Perched on top off the hill opposite the war memorial in Lewes, Closet & Botts offers a wonderfully curated selection of homeware and clothing.

For inspiring you to get making

MERCHANT & MILLS

Founded with the intention of ‘bringing style and purpose to the overlooked world of sewing’, Merchant & Mills in Rye offers fabrics, patterns and tools for you to make your own beautiful items – as well as selling their capsule collection of ready-to-wear laundered linen, which they have named with typical understatement LABEL.

Best Sunday lunch

THE RAM INN

Firle is a wonderfully bohemian village, full of colourful characters – and the Ram is its heart: a thriving, welcoming local pub with great food and a beer garden that is – if you’ll pardon the pun – rammed in the summer. The perfect place for a Sunday roast after you’ve taken in the spectacular views from Firle Beacon that looms above it… and if you need a lie down after all that, they also have four beautiful rooms for you to stay in.

Pub that turned down a Picasso

SIX BELLS

The Six Bells in Chiddingly is one of those perfectly ungentrified pubs with live music, sweets for sale at the bar, a menu hastily scribbled on a blackboard and a lack of pretension that is more than just an act – rumour has it Picasso once tried to pay for a meal here with a painting (whilst visiting his friends Roland Penrose and Lee Miller at nearby Farleys House) – and was promptly told he could pay like everybody else.

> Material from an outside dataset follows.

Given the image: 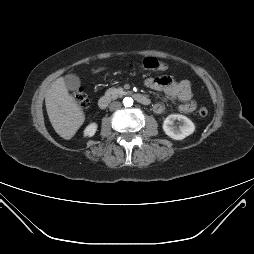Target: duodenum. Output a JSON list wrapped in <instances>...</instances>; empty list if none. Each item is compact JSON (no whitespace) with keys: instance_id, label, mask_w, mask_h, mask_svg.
Returning a JSON list of instances; mask_svg holds the SVG:
<instances>
[{"instance_id":"duodenum-1","label":"duodenum","mask_w":254,"mask_h":254,"mask_svg":"<svg viewBox=\"0 0 254 254\" xmlns=\"http://www.w3.org/2000/svg\"><path fill=\"white\" fill-rule=\"evenodd\" d=\"M130 96H132L135 100H137L142 105L150 104V99L141 93H130ZM112 100H113V97L111 95H104L100 97V99L98 100L99 108L105 109L111 103Z\"/></svg>"}]
</instances>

Ditchling Museum of Art + Craft

A day out for type obsessives

DITCHLING MUSEUM Of ART + CRAFT

The home village of influential – and controversial – sculptor, wood engraver, type-designer and letter-cutter Eric Gill. Ditchling became a centre for artists and craftspeople, including Edward Johnston (whose typeface is still used on the London Underground), painter David Jones and printer Hilary Pepler. A series of award-winning barn conversions now boast a brilliant selection of 20th century artists and makers, not too mention exhibitions from some of Hole & Corner’s network of contributors – and a fantastic gift shop to boot.

Best country house fêtes

FIRLE PLACE

As you might expect for a village boasting more artists per household than most in the country, Firle puts on a series of brilliantly eccentric festivals and vintage fairs, in the impressive grounds of Firle Place.

Damn fine coffee

FLINT OWL BAKERY

Our favourite spot in Lewes for a coffee and a sandwich – try flint-walled garden out the back when the sun is out.

Flint Owl Bakery, Lewes

A sculptor who burns and buries his own work

NIC WEBB

Producing both traditional and experimental works in clay and wood, Nic Webb is one of a new breed helping to elevate craft to fine art. Despite being an artist of international repute, he still runs regular workshops locally.

Most influential garden

GREAT DIXTER

East Sussex isn’t short on impressive gardens to visit, but it would be remiss of us not to mention Great Dixter, which has an international reputation and was the family home of gardener Christopher Lloyd (some of the house dates back to the 15th century).

Places to stay

If you’re making a weekend or a holiday of your visit, we recommend: Swan House and The Laindons in Hastings, Boxwood Woodland House near Rye and Hassocks Lake Cabin in Ditchling.

Guest Picks

Nathaniel Hepburn, the newly appointed director of Charleston Farmhouse in Britain (the rural HQ of the Bloomsbury Group and home to artists Duncan Grant and Vanessa Bell), gives us his lowdown on the best places to visit in East Sussex (most of which he passes on his walk to work)…

Best place for a drink

THE BULL IN DITCHLING

Singling out one pub over another in Sussex is like choosing your favourite child. The Crown in Hastings, The Ram in Firle, The Cricketers at Berwick, The Tiger in East Dean are all exceptional places – but The Bull in Ditchling has probably given me more happy hours than the others combined. An exceptional high-end menu, a beautiful garden with pizza shack, children’s playground and vegetable garden, a wonderfully friendly staff team and their own range of beers, The Bull is worth a visit to Sussex in its own right.

Exterior of The Bull pub

Favourite shop

LEWES

Lewes is full of independent shops selling everything from vintage French homeware to distinctive children’s clothes. I can do all of my Christmas shopping in one day here and enjoy the process. But if I’m looking to get something for myself then I always go and see Sharon Makgill at Popsicle in the Old Needlemakers. Her shop is full of pattern, typography and neon. I have bought a number of her Moroccan blankets with neon stripes, and there are usually some Anthony Burrill posters which I need to buy.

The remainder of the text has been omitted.